» Given text
+++
Docker, running manually via Docker Compose

Mimicking the Docker Compose / .env approach from the top-level repo, choose your parameter values (persistent storage, key, CPUs, SSH port) and docker compose up.

For example:

echo "CONTROLLER_IMAGE=ghcr.io/slub/ocrd_controller:latest" > .env
echo "CONTROLLER_HOST=ocrd-server" >> .env
echo "CONTROLLER_PORT_SSH=8022" >> .env
echo "CONTROLLER_ENV_UID=$(id -u)" >> .env
echo "CONTROLLER_ENV_GID=$(id -g)" >> .env
echo "CONTROLLER_ENV_UMASK=0002"   >> .env
echo "CONTROLLER_WORKERS=2"        >> .env
echo "CONTROLLER_KEYS=authorized_keys" >> .env
echo "CONTROLLER_DATA=/mnt/workspaces" >> .env
echo "CONTROLLER_MODELS=~/.local/share" >> .env
echo "CONTROLLER_CONFIG=~/.config/share" >> .env
docker compose up -d

Docker, running via systemctl

Choose your parameter values (persistent storage, key, CPUs, SSH port) and create a persistent system service.
+++
[Data from a source]

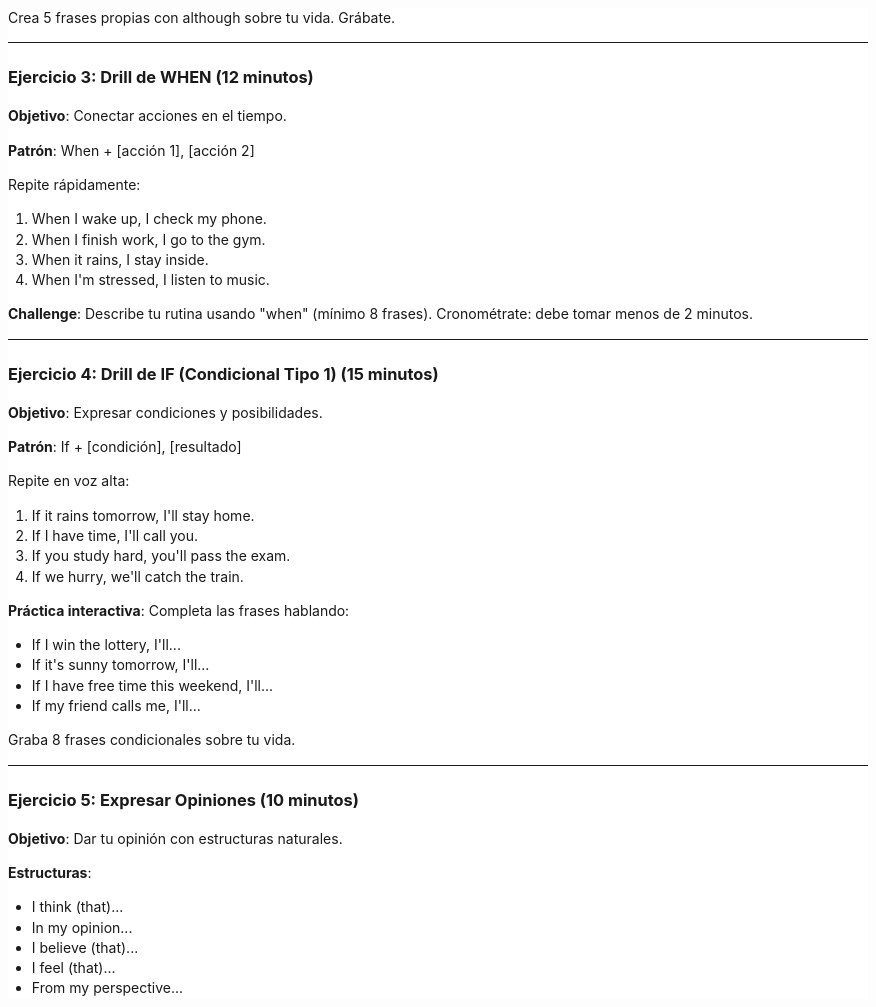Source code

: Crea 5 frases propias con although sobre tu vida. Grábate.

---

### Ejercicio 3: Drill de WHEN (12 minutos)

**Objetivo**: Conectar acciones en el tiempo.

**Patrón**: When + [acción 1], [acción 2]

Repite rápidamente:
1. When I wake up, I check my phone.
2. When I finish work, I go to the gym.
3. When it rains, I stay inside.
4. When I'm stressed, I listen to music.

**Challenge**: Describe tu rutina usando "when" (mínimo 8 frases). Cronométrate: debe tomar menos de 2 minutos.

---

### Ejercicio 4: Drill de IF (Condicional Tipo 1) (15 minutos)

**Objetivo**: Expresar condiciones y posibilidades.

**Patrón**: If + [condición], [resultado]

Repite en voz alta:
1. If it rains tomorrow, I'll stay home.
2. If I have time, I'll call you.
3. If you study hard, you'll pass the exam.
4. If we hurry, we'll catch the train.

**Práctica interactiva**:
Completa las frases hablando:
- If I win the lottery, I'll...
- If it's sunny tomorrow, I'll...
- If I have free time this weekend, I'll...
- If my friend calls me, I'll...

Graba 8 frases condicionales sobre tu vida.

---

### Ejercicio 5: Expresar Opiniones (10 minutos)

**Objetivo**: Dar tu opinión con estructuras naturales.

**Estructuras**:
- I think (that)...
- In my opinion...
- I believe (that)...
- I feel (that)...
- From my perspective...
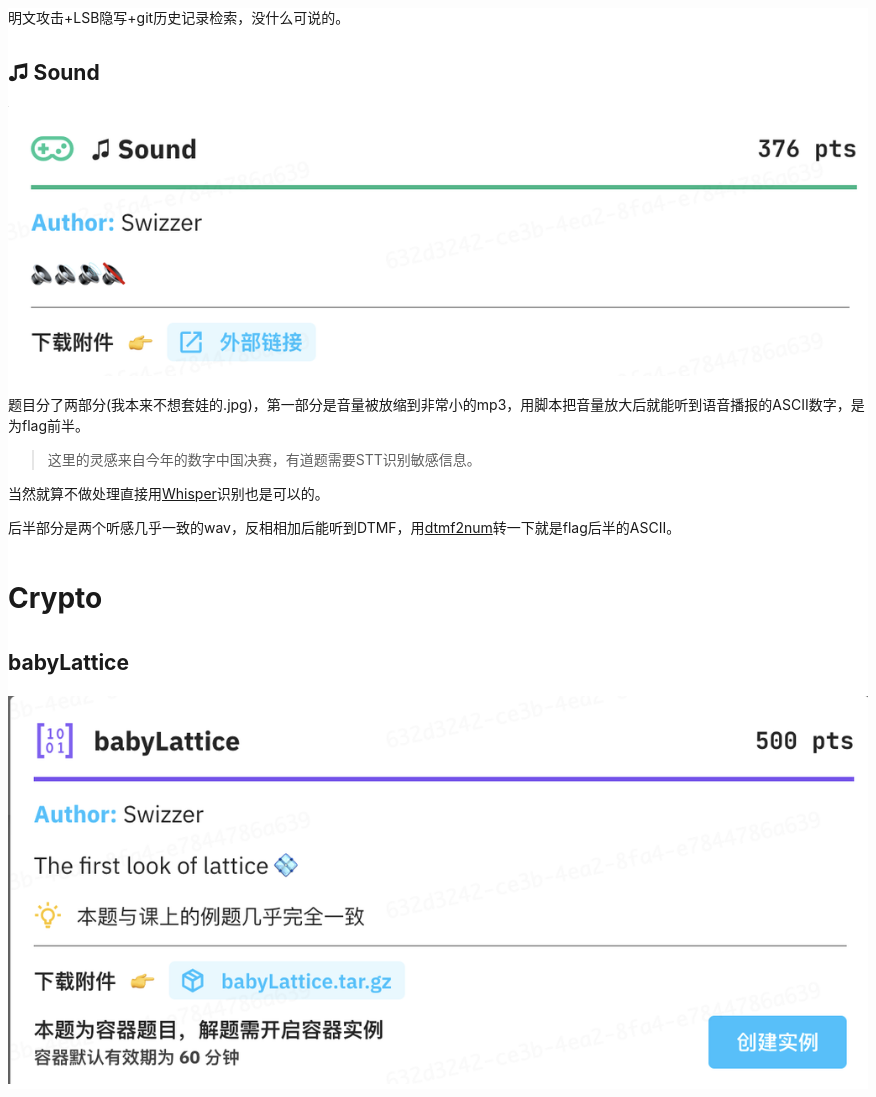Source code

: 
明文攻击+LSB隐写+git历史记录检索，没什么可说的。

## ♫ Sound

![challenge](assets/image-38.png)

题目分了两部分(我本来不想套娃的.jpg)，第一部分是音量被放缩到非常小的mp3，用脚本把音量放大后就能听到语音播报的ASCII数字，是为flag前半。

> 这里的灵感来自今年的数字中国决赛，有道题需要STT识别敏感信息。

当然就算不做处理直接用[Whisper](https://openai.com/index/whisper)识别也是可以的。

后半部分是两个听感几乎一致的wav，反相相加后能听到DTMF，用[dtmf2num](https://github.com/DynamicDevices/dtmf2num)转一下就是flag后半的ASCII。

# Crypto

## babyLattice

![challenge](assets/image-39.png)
+++
» Assignment
In the Docker setup text, what value does the .env example give to CONTROLLER_PORT_SSH? The data above is separate from the Docker setup text.

» Output for this task
8022